A growing body of literature has shown that building symmetries into neural networks through equivariant layers is an effective means of improving results, especially in the face of limited data and even when data augmentation is used. This paper continues that trend by showing that equivariance to chirality transformations consistently improves results on pose regression tasks. The paper is well written and easy to follow. Related work is discussed in a mostly adequate and balanced manner. The work fits in existing theoretical frameworks when considering that the group acts in a linear way (though not via permutations). Such networks are covered by the theory of Shawe-Taylor and colleagues (e.g. "Representation theory and invariant neural networks") as well as recent work by Kondor, Cohen, and others. This paper however focuses on the practical aspects of implementing chirality-equivariant layers, rather than mathematical theory, and as such makes a very useful contribution. It is shown that the equivariant layers reduce the number of parameters and FLOPS. A very solid experimental validation is performed, showing consistent improvements over recent state of the art methods for this task. The improvements are not very large, but this is not to be expected from such a small (2 element) symmetry group. Overall, this is a nice paper with a simple, well executed idea. Typo on line 75: equvariant >>>> Post rebuttal comments I have read the other reviews and the rebuttal. The reviewers seem to agree that this paper makes a useful contribution and should be accepted.
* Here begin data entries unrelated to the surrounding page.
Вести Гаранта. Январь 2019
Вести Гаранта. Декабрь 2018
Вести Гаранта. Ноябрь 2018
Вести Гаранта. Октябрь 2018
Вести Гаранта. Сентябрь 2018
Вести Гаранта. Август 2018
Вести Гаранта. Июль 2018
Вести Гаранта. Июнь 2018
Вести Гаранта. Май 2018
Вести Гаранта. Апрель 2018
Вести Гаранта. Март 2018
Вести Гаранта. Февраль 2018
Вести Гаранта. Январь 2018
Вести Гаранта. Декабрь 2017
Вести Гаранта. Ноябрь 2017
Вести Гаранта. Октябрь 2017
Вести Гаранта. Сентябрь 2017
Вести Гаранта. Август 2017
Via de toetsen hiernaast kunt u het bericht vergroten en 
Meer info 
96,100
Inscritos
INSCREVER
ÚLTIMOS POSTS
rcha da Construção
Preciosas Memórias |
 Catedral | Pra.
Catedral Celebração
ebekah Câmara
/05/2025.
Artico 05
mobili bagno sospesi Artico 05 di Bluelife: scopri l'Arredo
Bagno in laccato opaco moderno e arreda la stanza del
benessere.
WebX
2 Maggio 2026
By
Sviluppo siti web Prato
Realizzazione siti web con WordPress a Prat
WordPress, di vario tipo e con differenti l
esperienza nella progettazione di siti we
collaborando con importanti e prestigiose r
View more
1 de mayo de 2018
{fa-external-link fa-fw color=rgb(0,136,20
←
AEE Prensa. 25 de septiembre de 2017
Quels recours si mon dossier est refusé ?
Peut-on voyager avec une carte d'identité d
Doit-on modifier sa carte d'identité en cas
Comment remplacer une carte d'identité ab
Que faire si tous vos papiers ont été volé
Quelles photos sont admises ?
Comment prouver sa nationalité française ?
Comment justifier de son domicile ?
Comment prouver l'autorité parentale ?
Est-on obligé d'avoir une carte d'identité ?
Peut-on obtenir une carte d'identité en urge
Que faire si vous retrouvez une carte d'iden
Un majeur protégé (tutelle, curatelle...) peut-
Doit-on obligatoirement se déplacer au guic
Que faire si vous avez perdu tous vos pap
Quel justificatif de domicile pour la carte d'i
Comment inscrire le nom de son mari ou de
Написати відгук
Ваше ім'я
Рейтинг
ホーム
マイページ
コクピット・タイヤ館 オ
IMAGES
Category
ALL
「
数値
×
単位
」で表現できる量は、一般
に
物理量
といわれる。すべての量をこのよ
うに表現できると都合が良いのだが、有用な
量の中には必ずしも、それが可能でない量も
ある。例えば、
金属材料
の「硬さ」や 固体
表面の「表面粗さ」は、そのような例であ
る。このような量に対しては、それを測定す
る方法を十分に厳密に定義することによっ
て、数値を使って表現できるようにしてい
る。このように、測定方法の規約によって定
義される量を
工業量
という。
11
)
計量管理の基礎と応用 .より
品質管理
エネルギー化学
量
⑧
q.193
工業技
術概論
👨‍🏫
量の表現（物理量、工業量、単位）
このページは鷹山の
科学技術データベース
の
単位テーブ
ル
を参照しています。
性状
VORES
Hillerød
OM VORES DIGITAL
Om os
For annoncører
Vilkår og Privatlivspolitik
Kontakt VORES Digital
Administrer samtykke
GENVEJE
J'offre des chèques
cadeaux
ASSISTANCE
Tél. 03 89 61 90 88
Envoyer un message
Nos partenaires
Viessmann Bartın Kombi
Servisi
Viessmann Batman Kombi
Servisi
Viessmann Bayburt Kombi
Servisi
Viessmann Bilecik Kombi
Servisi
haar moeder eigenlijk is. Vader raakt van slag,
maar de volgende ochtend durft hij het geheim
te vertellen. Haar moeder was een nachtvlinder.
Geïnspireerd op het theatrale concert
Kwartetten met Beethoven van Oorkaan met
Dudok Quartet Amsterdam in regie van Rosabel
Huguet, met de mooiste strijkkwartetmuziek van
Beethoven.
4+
Since I did not raise any major concerns in my initial review, the rebuttal was mainly addressed at the other reviewers, and so did not change my judgement significantly.

Reviewer 3

This paper can be considered as the first to apply chirality into the network structure design and has proved its effectiveness in some tasks that are related to chirality transform. It may inspire a set of work utilizing this property in the field, which potentially has large impact. The empirical experiments mostly indicates the effectiveness of the new network structure. It would be better if it can show the performance for the entire human pose estimation pipeline, i.e., 2D pose estimation and 2D to 3D mapping. It can be achieved by modifying the state-of-the-art network, i.e. hourly-glass, into its chiral form. Besides, the network runtime and memory consumption can be revealed by quantitative results. It would be better if the experiments could be more complete. Overall, I think this is a good paper with strong potential to benefit the readers. It has well-organized structure and good clarification, which worths a clear accept.